◆ **What the task requires**
Of the lines in the data below, write out exactly those from the one holding "4) obiecane pieniądze" through the one holding "pomysły na lekcje", both included.

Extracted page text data

---

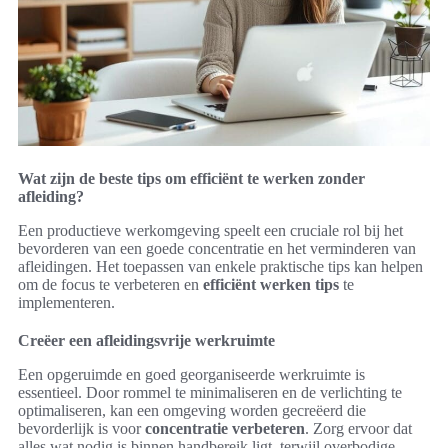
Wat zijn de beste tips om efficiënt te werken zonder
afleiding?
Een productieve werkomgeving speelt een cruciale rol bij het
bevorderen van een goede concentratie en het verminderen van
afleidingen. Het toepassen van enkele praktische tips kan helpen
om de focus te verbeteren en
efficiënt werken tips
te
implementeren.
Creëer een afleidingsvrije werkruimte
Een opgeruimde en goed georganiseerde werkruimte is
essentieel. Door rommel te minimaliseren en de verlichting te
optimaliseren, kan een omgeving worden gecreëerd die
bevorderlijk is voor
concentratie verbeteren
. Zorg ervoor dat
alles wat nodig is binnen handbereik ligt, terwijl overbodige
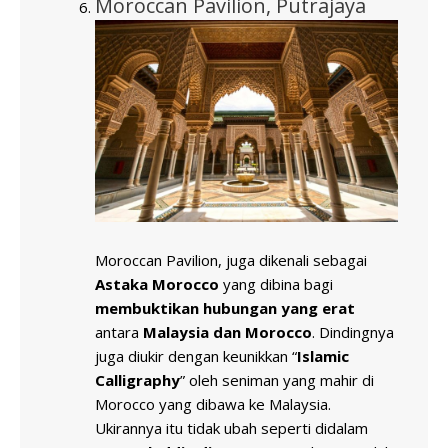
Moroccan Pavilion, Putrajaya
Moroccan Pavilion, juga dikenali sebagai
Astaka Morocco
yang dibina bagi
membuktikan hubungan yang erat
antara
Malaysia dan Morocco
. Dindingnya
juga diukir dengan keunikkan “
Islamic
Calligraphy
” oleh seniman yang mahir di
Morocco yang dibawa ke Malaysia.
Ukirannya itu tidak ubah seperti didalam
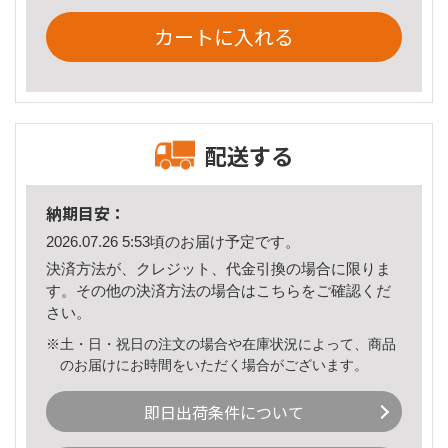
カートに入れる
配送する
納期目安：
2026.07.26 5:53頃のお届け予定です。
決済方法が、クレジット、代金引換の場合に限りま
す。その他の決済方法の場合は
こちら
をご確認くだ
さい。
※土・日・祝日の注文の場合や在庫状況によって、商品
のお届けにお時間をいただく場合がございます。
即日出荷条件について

---

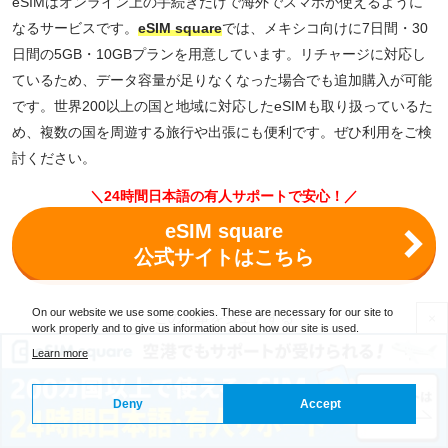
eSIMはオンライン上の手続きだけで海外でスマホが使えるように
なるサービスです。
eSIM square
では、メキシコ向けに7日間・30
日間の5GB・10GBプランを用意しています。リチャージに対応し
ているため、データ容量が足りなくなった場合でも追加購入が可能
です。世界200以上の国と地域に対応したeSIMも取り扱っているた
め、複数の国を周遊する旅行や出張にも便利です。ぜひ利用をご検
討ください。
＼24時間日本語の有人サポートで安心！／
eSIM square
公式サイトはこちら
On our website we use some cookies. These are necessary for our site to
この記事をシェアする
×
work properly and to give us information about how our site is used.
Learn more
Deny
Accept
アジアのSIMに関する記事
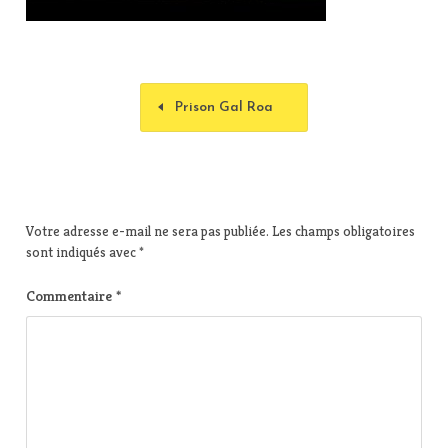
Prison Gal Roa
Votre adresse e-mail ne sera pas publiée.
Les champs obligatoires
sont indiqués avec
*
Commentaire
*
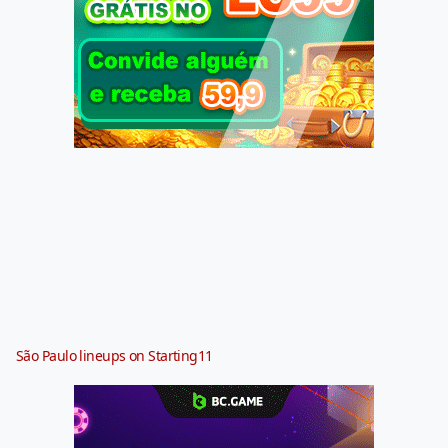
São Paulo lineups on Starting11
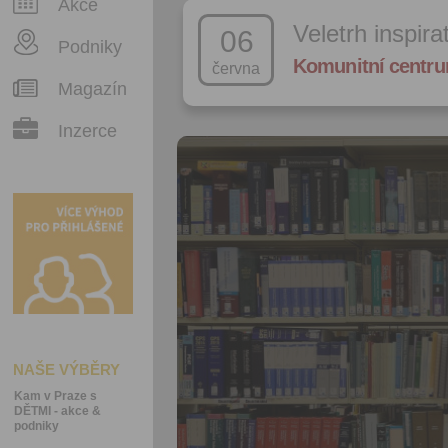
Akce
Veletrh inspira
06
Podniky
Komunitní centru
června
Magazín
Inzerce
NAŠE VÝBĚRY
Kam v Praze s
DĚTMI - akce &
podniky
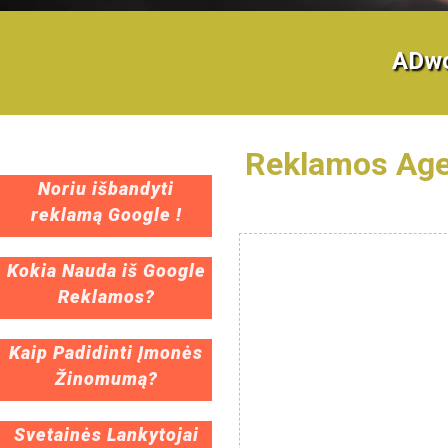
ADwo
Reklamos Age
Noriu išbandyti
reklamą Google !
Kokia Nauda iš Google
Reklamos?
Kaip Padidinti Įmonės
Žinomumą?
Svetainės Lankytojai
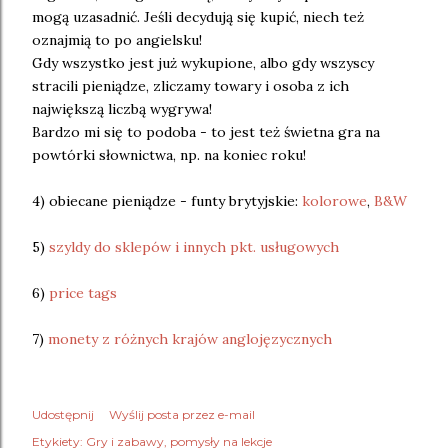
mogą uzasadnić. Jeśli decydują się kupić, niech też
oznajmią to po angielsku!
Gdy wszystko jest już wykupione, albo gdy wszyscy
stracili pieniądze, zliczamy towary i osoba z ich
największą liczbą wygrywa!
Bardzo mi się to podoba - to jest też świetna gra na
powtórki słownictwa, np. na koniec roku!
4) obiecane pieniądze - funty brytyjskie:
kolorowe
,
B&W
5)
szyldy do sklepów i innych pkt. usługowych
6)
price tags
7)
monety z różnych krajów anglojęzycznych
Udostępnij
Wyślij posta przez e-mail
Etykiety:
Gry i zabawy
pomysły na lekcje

---

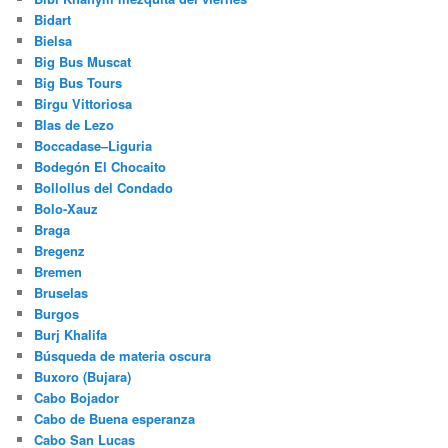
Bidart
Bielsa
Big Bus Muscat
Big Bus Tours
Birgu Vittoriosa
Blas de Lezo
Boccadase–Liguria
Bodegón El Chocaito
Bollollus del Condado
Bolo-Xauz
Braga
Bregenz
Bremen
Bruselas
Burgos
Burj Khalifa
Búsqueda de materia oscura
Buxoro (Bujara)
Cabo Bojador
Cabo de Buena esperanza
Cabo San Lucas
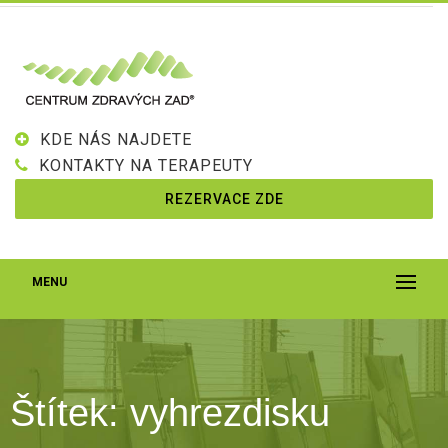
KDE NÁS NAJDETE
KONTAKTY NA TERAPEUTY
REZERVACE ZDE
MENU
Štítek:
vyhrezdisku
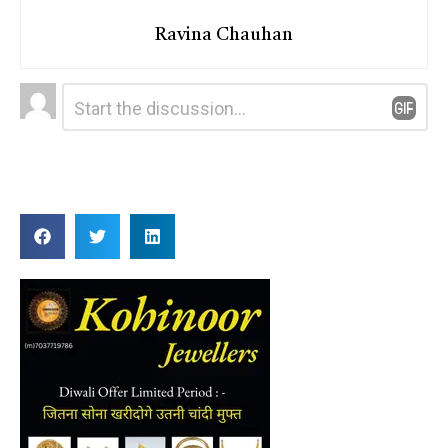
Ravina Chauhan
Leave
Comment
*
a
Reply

---

◆ **Task output**
4) obiecane pieniądze - funty brytyjskie:
kolorowe
,
B&W
5)
szyldy do sklepów i innych pkt. usługowych
6)
price tags
7)
monety z różnych krajów anglojęzycznych
Udostępnij
Wyślij posta przez e-mail
Etykiety:
Gry i zabawy
pomysły na lekcje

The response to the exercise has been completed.